Hospital Financing

Home / THOT Initiatives / Hospital Financing

Financing and financial policies at the federal and state levels affect our capacity to provide care including significant levels of care for uninsured Texans as well as Trauma, Disaster and Public Health Response, Graduate Medicaid Education and workforce training.


HHSC’s December 2020 Uncompensated Care Report

HHSC published its biennial UC report in December, using hospital reporting data hospitals submit for DSH/UC programs. This report methodology marks a change from the 2018 report which relied on unaudited hospital survey data that reached conclusions and used methodologies about which THOT voiced concern. We appreciate HHSC’s approach to the current UC report which uses the best available data and more accurately reflects uncompensated care in Texas. HHSC reports that hospital Medicaid costs in Texas exceed Medicaid payments by $2.7 billion in 2020; overall uninsured costs exceed payments by $5.2 billion (nearly twice the Medicaid shortfall); and uninsured charity care costs exceed payments by $3.5 billion. (Uninsured charity care costs are those CMS uses for the waiver Uncompensated Care program and excludes bad debt and uninsured costs not documented as incurred through a charity care program. Over one-third of the uninsured charity care costs ($1.2 billion of $3.5 billion) are borne by just six large public hospitals in Texas including THOT members: Harris Health, Parkland, University Health System, University Medical Center in El Paso, and Dell Seton Medical Center.

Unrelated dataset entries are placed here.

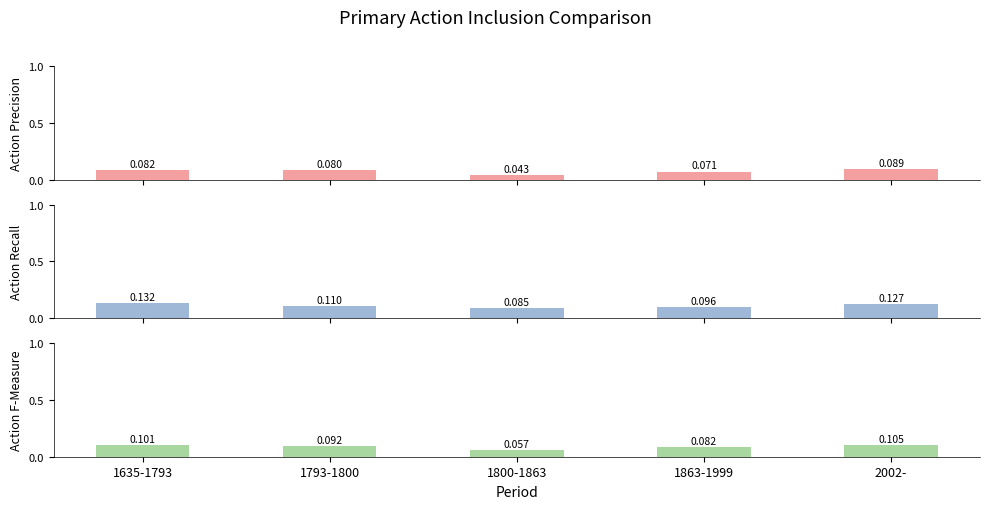

Which category has the highest value in the Action Precision series?

2002-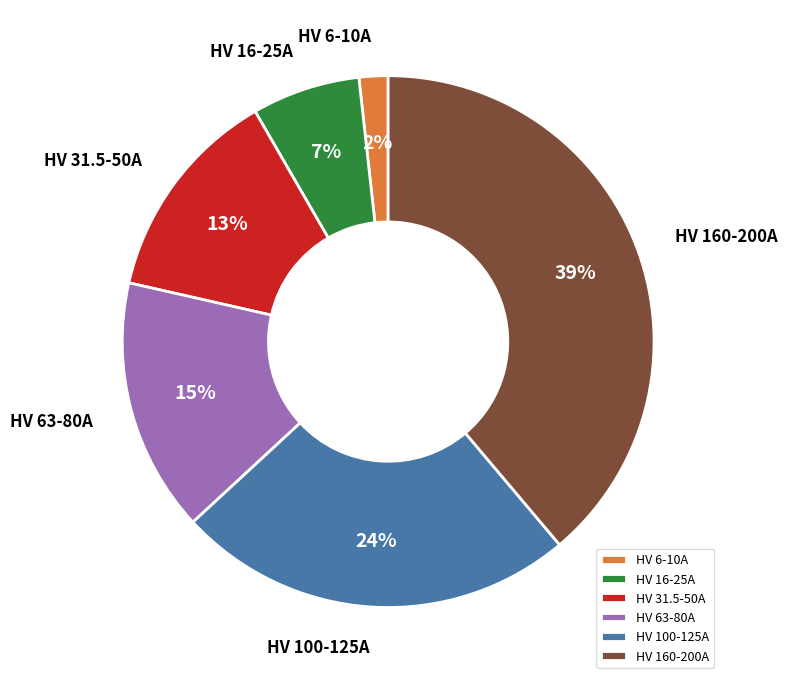

To the nearest percent, what portion does HV 63-80A represent?

15%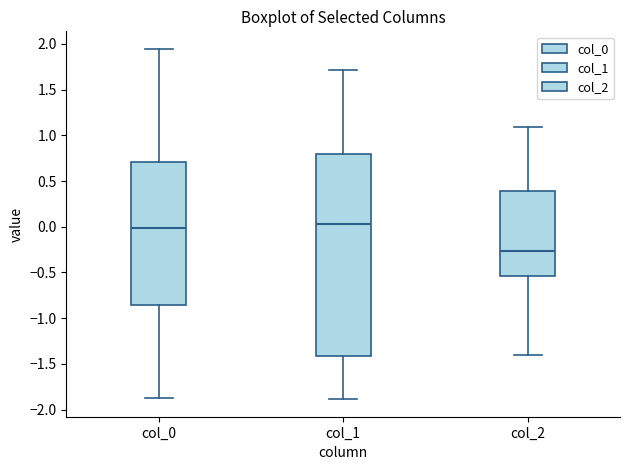

Which box's median line is the lowest?

col_2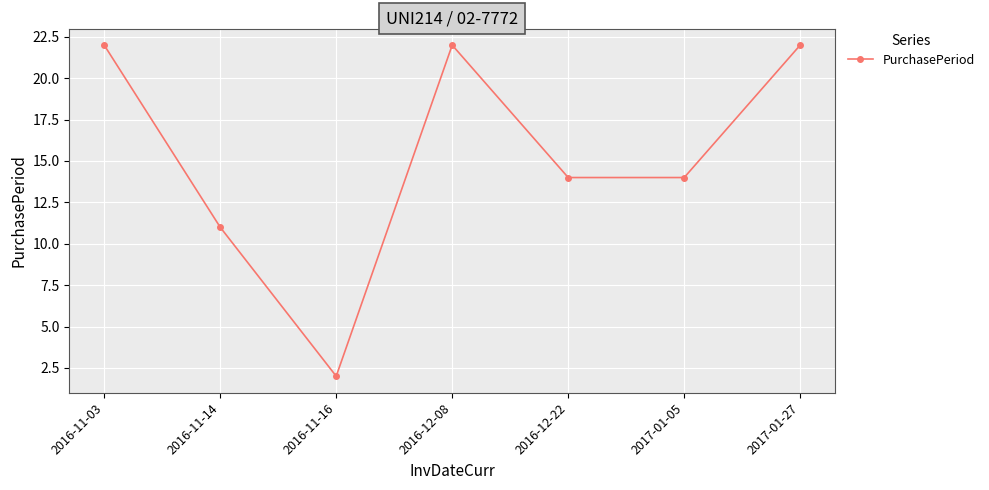

Reading right to left, extract all data points from this chart.

2017-01-27=22	2017-01-05=14	2016-12-22=14	2016-12-08=22	2016-11-16=2	2016-11-14=11	2016-11-03=22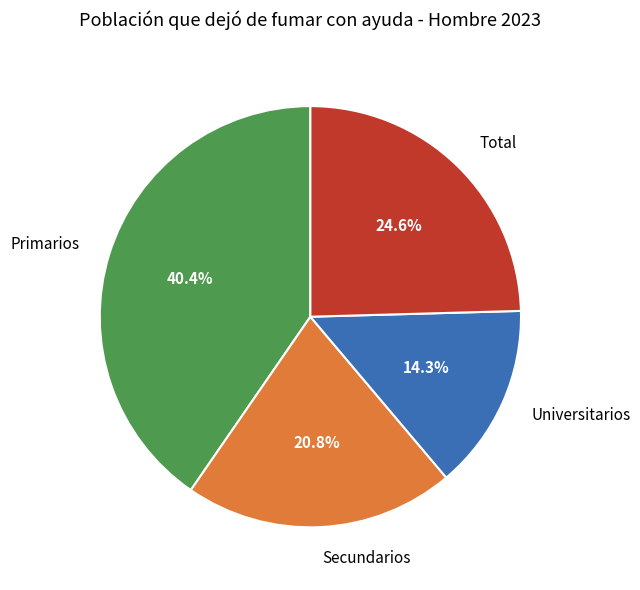

What is the largest slice in the pie chart?

Primarios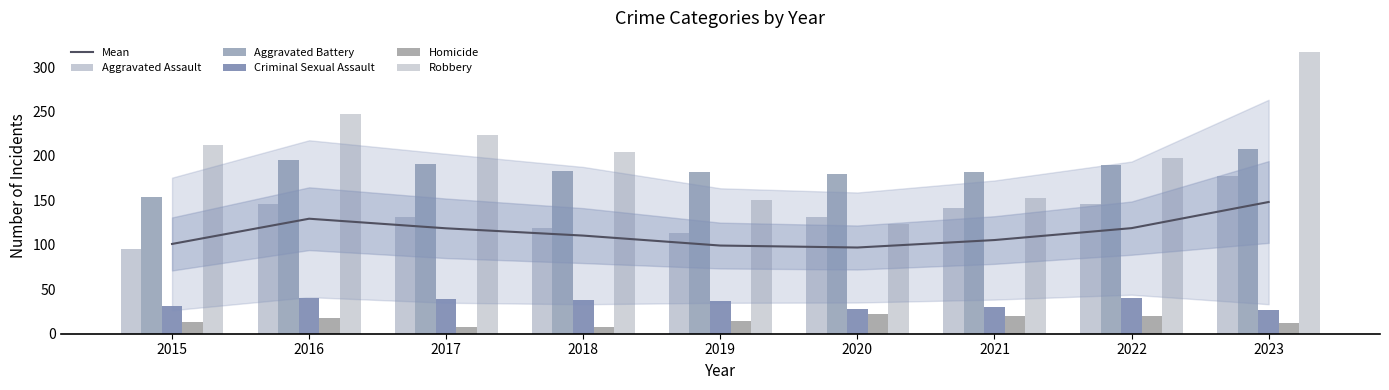

What is the sum of all Mean values?

1028.0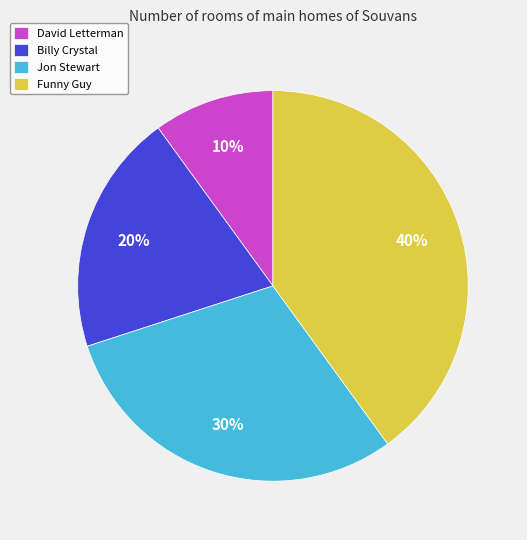

What percentage is the Funny Guy slice, to the nearest percent?

40%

Report – Hospital Uncompensated Care Report


Texas Medicaid Hospital Funding – Waiver Related Changes: 

As part of its waiver related work, HHSC is finalizing proposals for submission to CMS by 12.31.2020 on how to transition $2.49 billion in DSRIP through managed care and other programs to support services and delivery system improvements. (See THOT’s 1115 Waiver page for more information.)

These changes will affect Texas’ supplemental programs, excluding DSH (which is not in the waiver), but including:  physician, hospital UHRIP, Community Mental Health Center, Rural Hospital, Local Health Department and Public Health related services, programs and funding. (See THOT’s 1115 page for details on these proposals.)

https://thotonline.org/thot-initiatives/transformation/


Medicaid Fee For Service Program Work Continues Progress 

THOT continues work with HHSC on a Medicaid Fee for Service supplemental payment program. Under proposed changes to the hospital rate enhancement program known as UHRIP, and based on discussions with CMS, HHSC proposes to exclude services provided outside Medicaid managed care, i.e., in the Traditional or Fee for Service program.  This exclusion would significantly reduce payments for hospitals with a higher than average percent of Fee for Services patients. Large and some other public hospitals and many hospitals in the Valley see more Fee for Services patients and would be disproportionately hurt by excluding their care costs from UHRIP payments.  The Medicaid Fee for Service supplemental program would provide offsetting support for these important services and patients. Also – good news– because Fee for Service is outside the waiver, program costs don’t affect budget neutrality. More soon as this program option develops.